In the nineteenth-century edition of Hegel's Werke, this article (Wer denkt abstrakt?) appears in volume XVII, 400-5. Rosenkranz discusses it briefly (355 f.) and says that it shows "how much Hegel ... entered into the Berlin manner.

Glockner reprints it in his edition of the Werke in vol. XX (1930), which is entitled: Vermischte Schriften aus der Berliner Zeit. He includes it among "four feuilletons that Hegel wrote for local papers during the later years of his Berlin period. But Glockner admits: “The exact place of publication is unfortunately unknown to me.”

Hoffmeister, whose critical edition of Hegel's Berliner Schriften: 1818-1831 (1956) is much more comprehensive than Glockner's (800 pages versus 550), does not include this article. In a footnote he says that it belongs to Hegel's “Jena period (1807/08)”. This is an uncharacteristic slip: at the beginning of 1807 Hegel went to Bamberg, in 1808 to Nürnberg; and in the first weeks of 1807, before he left Jena, he certainly lacked the time and peace of mind to write this article.
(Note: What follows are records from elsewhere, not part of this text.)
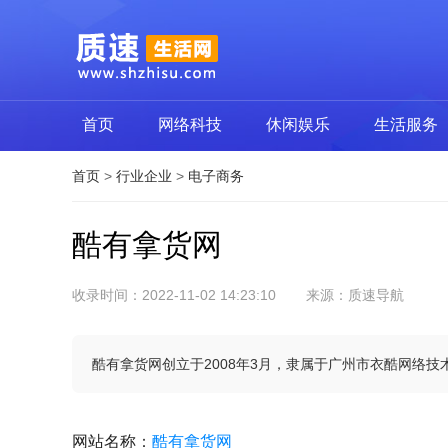
首页
网络科技
休闲娱乐
生活服务
首页
>
行业企业
>
电子商务
酷有拿货网
收录时间：2022-11-02 14:23:10
来源：质速导航
酷有拿货网创立于2008年3月，隶属于广州市衣酷网络技
网站名称
：
酷有拿货网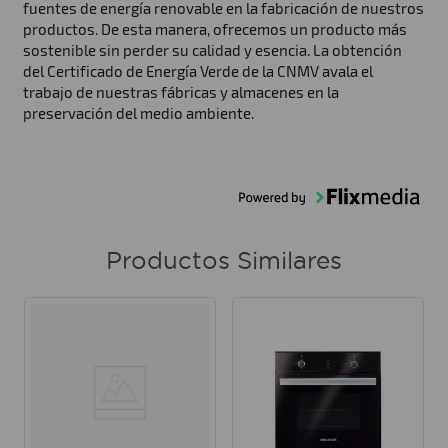
fuentes de energía renovable en la fabricación de nuestros
productos. De esta manera, ofrecemos un producto más
sostenible sin perder su calidad y esencia. La obtención
del Certificado de Energía Verde de la CNMV avala el
trabajo de nuestras fábricas y almacenes en la
preservación del medio ambiente.
Productos Similares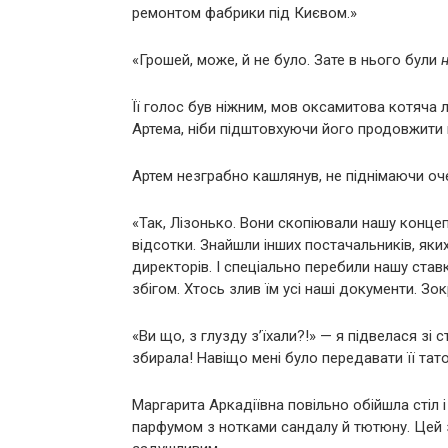
ремонтом фабрики під Києвом.»
«Грошей, може, й не було. Зате в нього були
Її голос був ніжним, мов оксамитова котяча 
Артема, ніби підштовхуючи його продовжити 
Артем незграбно кашлянув, не піднімаючи оче
«Так, Лізонько. Вони скопіювали нашу конце
відсотки. Знайшли інших постачальників, яки
директорів. І спеціально перебили нашу став
збігом. Хтось злив їм усі наші документи. Зо
«Ви що, з глузду з’їхали?!» — я підвелася зі 
збирала! Навіщо мені було передавати її тато
Маргарита Аркадіївна повільно обійшла стіл 
парфумом з нотками сандалу й тютюну. Цей з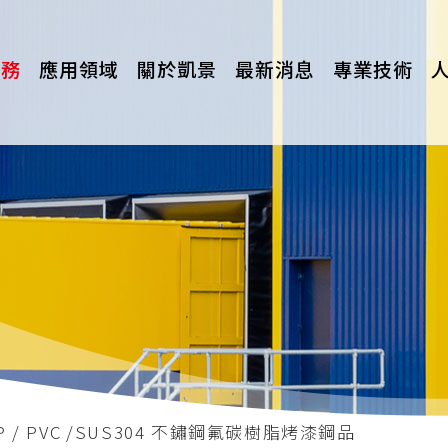
服務
應用領域
關於凱景
最新消息
專業技術
 / PVC
SUS304 不鏽鋼氟碳樹脂烤漆鋼品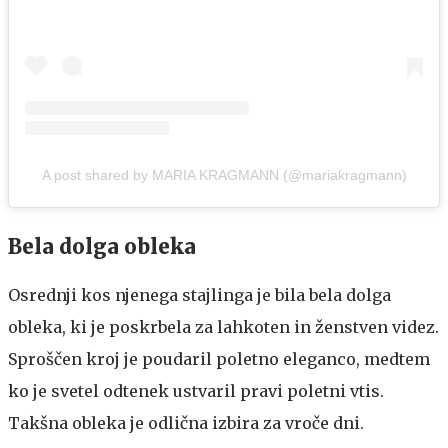
A post shared by MARIA KRAGMANN (@mariakragmann)
Bela dolga obleka
Osrednji kos njenega stajlinga je bila bela dolga
obleka, ki je poskrbela za lahkoten in ženstven videz.
Sproščen kroj je poudaril poletno eleganco, medtem
ko je svetel odtenek ustvaril pravi poletni vtis.
Takšna obleka je odlična izbira za vroče dni.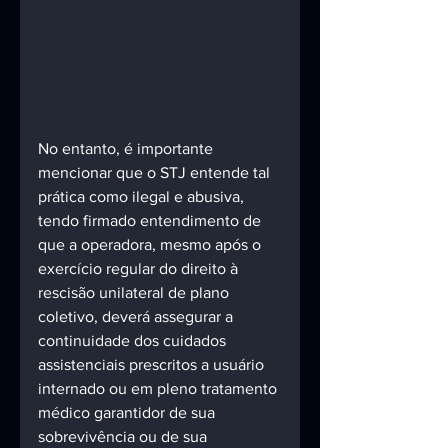
No entanto, é importante 
mencionar que o STJ entende tal 
prática como ilegal e abusiva, 
tendo firmado entendimento de 
que a operadora, mesmo após o 
exercício regular do direito à 
rescisão unilateral de plano 
coletivo, deverá assegurar a 
continuidade dos cuidados 
assistenciais prescritos a usuário 
internado ou em pleno tratamento 
médico garantidor de sua 
sobrevivência ou de sua 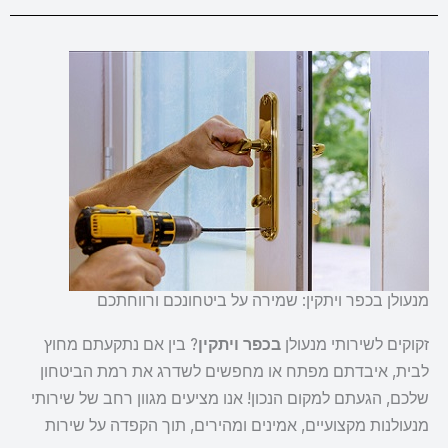
מנעולן בכפר ויתקין: שמירה על ביטחונכם ורווחתכם
זקוקים לשירותי מנעולן
בכפר ויתקין
? בין אם נתקעתם מחוץ
לבית, איבדתם מפתח או מחפשים לשדרג את רמת הביטחון
שלכם, הגעתם למקום הנכון! אנו מציעים מגוון רחב של שירותי
מנעולנות מקצועיים, אמינים ומהירים, תוך הקפדה על שירות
Of Glockner's "four feuilletons" Hoffmeister retains only one, and that is really a letter to a newspaper, protesting their review of a new play. Hoffmeister gives no reasons for dating this article so much earlier than Rosenkranz and Glockner did. Possibly, the disparaging remark about Kotzebue (a German playwright, 1761-1819) suggests a date before Kotzebue was stabbed to death by a German theology student. That the piece was written in Jena seems most unlikely: it is so very different from the articles — and the Phenomenology — that Hegel wrote during his harassed and unhappy years in that city. But Hoffmeister could be right that it was written in 1807 or 1808.